Your assignment
Leave the pictures out. Retype exactly the lines below from the one containing "吸盤がないのにペタッと貼りつく!?" through the one containing "Events bars - Bars", and no others.

****************************************

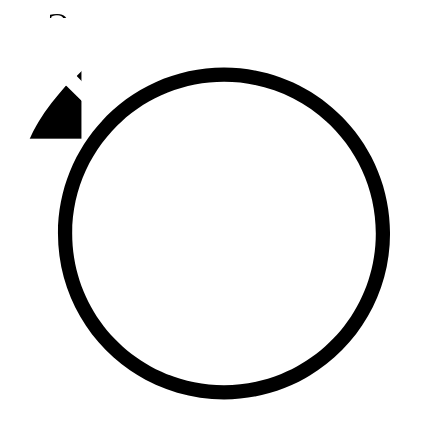
Әлмәт
92,9 FM
Базарлы матак
107,1 FM
Балык бистәсе
104,9 FM
Баулы
107,5 FM
Биләр
101,7 FM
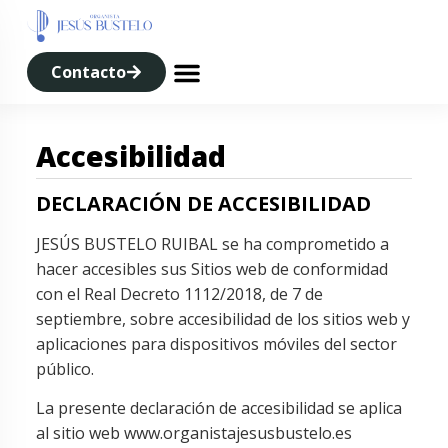
Contacto
Sobre nosotros
Accesibilidad
DECLARACIÓN DE ACCESIBILIDAD
JESÚS BUSTELO RUIBAL se ha comprometido a
hacer accesibles sus Sitios web de conformidad
con el Real Decreto 1112/2018, de 7 de
septiembre, sobre accesibilidad de los sitios web y
aplicaciones para dispositivos móviles del sector
público.
La presente declaración de accesibilidad se aplica
al sitio web www.organistajesusbustelo.es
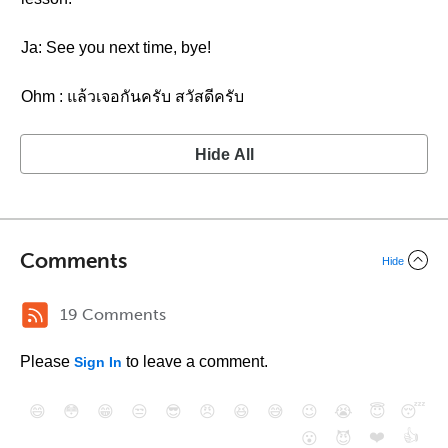
Ja: See you next time, bye!
Ohm : แล้วเจอกันครับ สวัสดีครับ
Hide All
Comments
Hide
19 Comments
Please
to leave a comment.
Sign In
😄
😳
😁
😒
😎
😠
😆
😅
😉
😭
😇
😴
❤️
👍
😮
😈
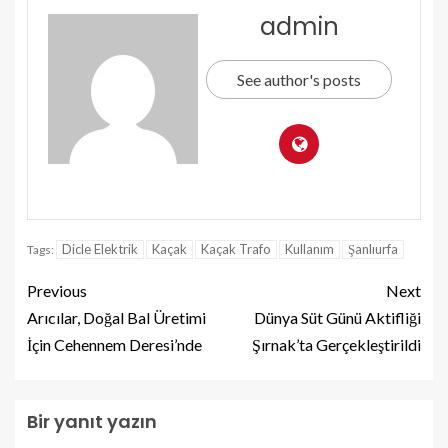
admin
See author's posts
Dicle Elektrik
Kaçak
Kaçak Trafo
Kullanım
Şanlıurfa
Tags:
Previous
Next
Arıcılar, Doğal Bal Üretimi
Dünya Süt Günü Aktifliği
İçin Cehennem Deresi’nde
Şırnak’ta Gerçekleştirildi
Bir yanıt yazın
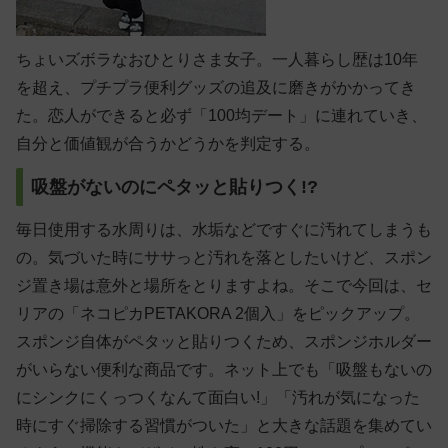
ちょいズボラなおひとりさま女子。一人暮らし歴は10年
を超え、プチプラ便利グッズの追及に磨きがかかってき
た。恋人ができると必ず「100均デート」に連れていき、
自分と価値観が合うかどうかを判定する。
吸盤がないのにペタッと貼りつく!?
毎日使用する水周りは、水垢などですぐに汚れてしまうも
の。気づいた時にササっと汚れを落としたいけど、スポン
ジ置き場は意外と場所をとりますよね。そこで今回は、セ
リアの「ネコピカPETAKORA 2個入」をピックアップ。
スポンジ自体がペタッと貼りつくため、スポンジホルダー
がいらない便利な商品です。ネット上でも「吸盤もないの
にシンクにくっつくなんて面白い!」「汚れが気になった
時にすぐ掃除する習慣がついた」と大きな話題を集めてい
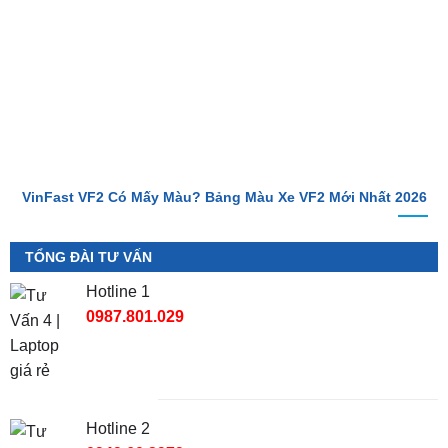
VinFast VF2 Có Mấy Màu? Bảng Màu Xe VF2 Mới Nhất 2026
TỔNG ĐÀI TƯ VẤN
Hotline 1
0987.801.029
Hotline 2
0949.60.3979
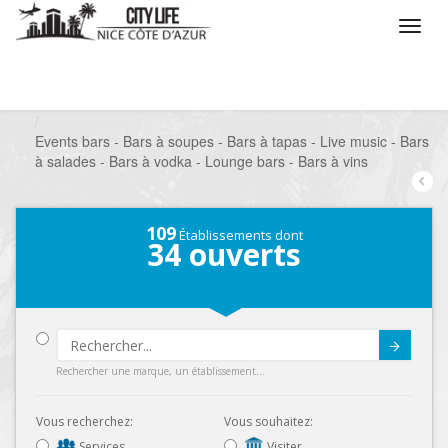
/
Que voulez vous faire ?
/
Sortir
/
Bars à thèmes
/
Events bars - Bars à soupes - Bars à tapas - Live music - Bars
à salades - Bars à vodka - Lounge bars - Bars à vins
109
Établissements dont
34
ouverts
Submit
Rechercher une marque, un établissement...
Vous recherchez:
Vous souhaitez:
Services
Visiter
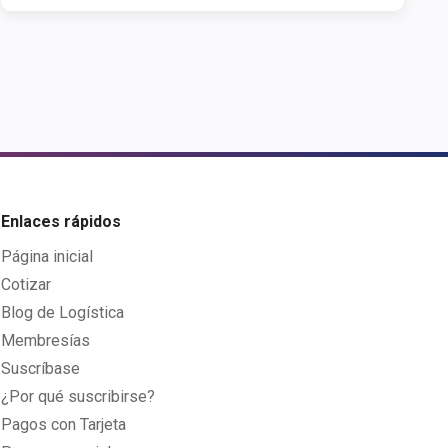
Enlaces rápidos
Página inicial
Cotizar
Blog de Logística
Membresías
Suscríbase
¿Por qué suscribirse?
Pagos con Tarjeta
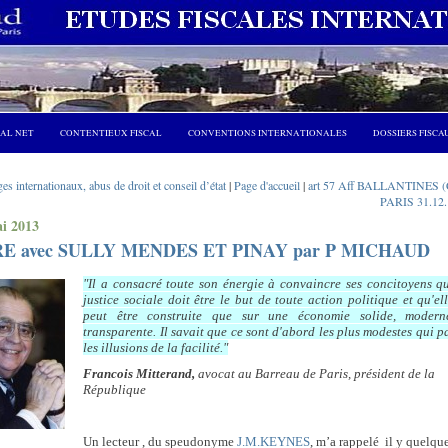
CAL NET
CONTENTIEUX FISCAL
CONVENTIONS INTERNATIONALES
DOSSIERS FISCA
s internationaux, abus de droit et conseil d’état
|
Page d'accueil
|
art 57 Aff BALLANTINES 
PARIS 31.12.
i 2013
E avec SULLY MENDES ET PINAY par P MICHAUD
"Il a consacré toute son énergie à convaincre ses concitoyens q
justice sociale doit être le but de toute action politique et qu'el
peut être construite que sur une économie solide, modern
transparente. Il savait que ce sont d'abord les plus modestes qui p
les illusions de la facilité."
Francois Mitterand,
avocat au Barreau de Paris, président de la
République
Un lecteur , du speudonyme
J.M.KEYNES
, m’a rappelé
il y quelqu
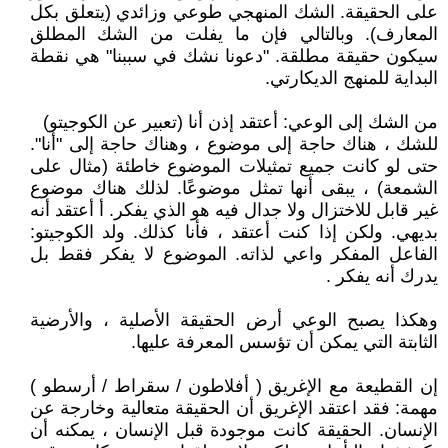
على الحقيقة. الشك المنهجي طوعي وزائدي (يتعلق بكل
المعارف). وبالتالي فإن ما يفلت من الشك المطلق
سيكون حقيقة مطلقة. "دعونا نشك في سببنا" هي نقطة
البداية للمنهج الديكارتي.
من الشك إلى الوعي: أعتقد إذن أنا (تعبير عن الكوجيتو)
للشك ، هناك حاجة إلى موضوع ، وهناك حاجة إلى "أنا".
حتى لو كانت جميع تمثيلات الموضوع خاطئة (مثال على
الشمعة) ، يبقى أنها تمثل موضوعًا. لذلك هناك موضوع
غير قابل للاختزال ولا جدال فيه هو الذي يفكر. أ أعتقد أنه
بديهي. ولكن إذا كنت أعتقد ، فأنا كذلك. ولد الكوجيتو:
الفاعل المفكر واعي لذاته. الموضوع لا يفكر فقط بل
يدرك أنه يفكر .
وهكذا يصبح الوعي أرض الحقيقة الأصلية ، والأرضية
الثابتة التي يمكن أن تؤسس المعرفة عليها.
إن القطيعة مع الإغريق ( أفلاطون / سقراط / أرسطو )
مهمة: فقد اعتقد الإغريق أن الحقيقة متعالية وخارجة عن
الإنسان. الحقيقة كانت موجودة قبل الإنسان ، يمكنه أن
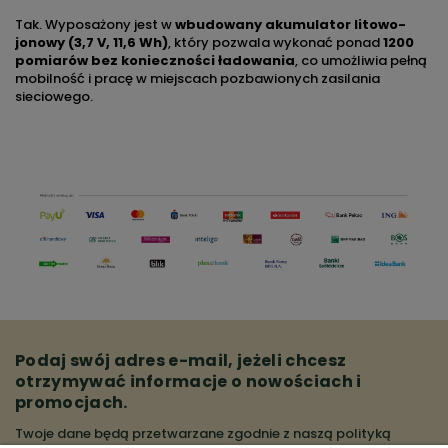
Tak. Wyposażony jest w
wbudowany akumulator litowo-
jonowy (3,7 V, 11,6 Wh)
, który pozwala wykonać ponad
1200
pomiarów bez konieczności ładowania
, co umożliwia pełną
mobilność i pracę w miejscach pozbawionych zasilania
sieciowego.
Podaj swój adres e-mail, jeżeli chcesz
otrzymywać informacje o nowościach i
promocjach.
Twoje dane będą przetwarzane zgodnie z naszą
polityką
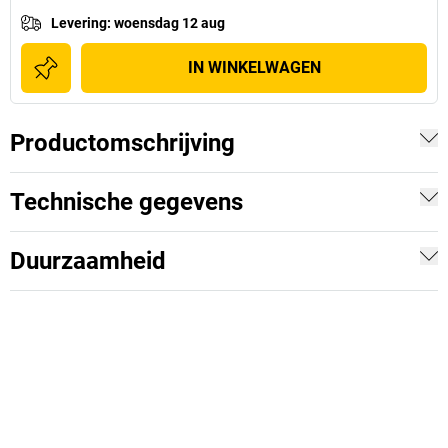
Levering
:
woensdag 12 aug
IN WINKELWAGEN
Productomschrijving
Technische gegevens
Duurzaamheid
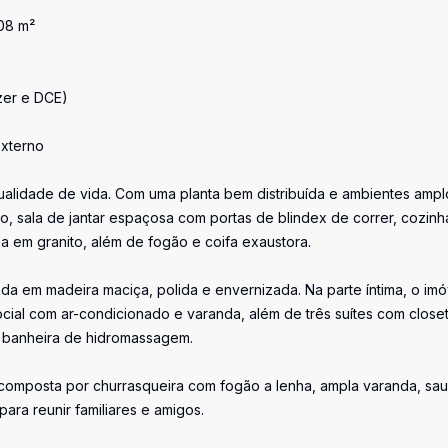
,08 m²
azer e DCE)
externo
ualidade de vida. Com uma planta bem distribuída e ambientes ampl
o, sala de jantar espaçosa com portas de blindex de correr, cozinh
 em granito, além de fogão e coifa exaustora.
da em madeira maciça, polida e envernizada. Na parte íntima, o imó
cial com ar-condicionado e varanda, além de três suítes com closet
m banheira de hidromassagem.
composta por churrasqueira com fogão a lenha, ampla varanda, sau
ara reunir familiares e amigos.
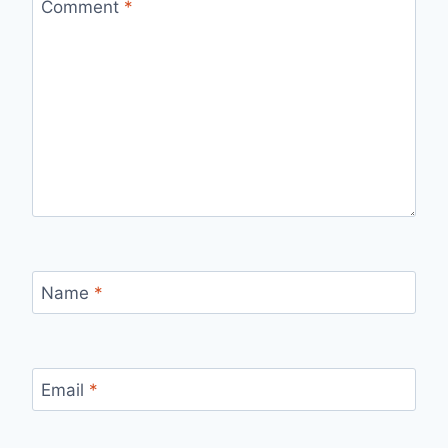
Comment
*
Name
*
Email
*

****************************************

The completed task
吸盤がないのにペタッと貼りつく!?
毎日使用する水周りは、水垢などですぐに汚れてしまうも
の。気づいた時にササっと汚れを落としたいけど、スポン
ジ置き場は意外と場所をとりますよね。そこで今回は、セ
リアの「ネコピカPETAKORA 2個入」をピックアップ。
スポンジ自体がペタッと貼りつくため、スポンジホルダー
がいらない便利な商品です。ネット上でも「吸盤もないの
にシンクにくっつくなんて面白い!」「汚れが気になった
時にすぐ掃除する習慣がついた」と大きな話題を集めてい
VinFast VF2 Có Mấy Màu? Bảng Màu Xe VF2 Mới Nhất 2026
TỔNG ĐÀI TƯ VẤN
Hotline 1
0987.801.029
Hotline 2
0949.60.3979
/
Que voulez vous faire ?
/
Sortir
/
Bars à thèmes
/
Events bars - Bars à soupes - Bars à tapas - Live music - Bars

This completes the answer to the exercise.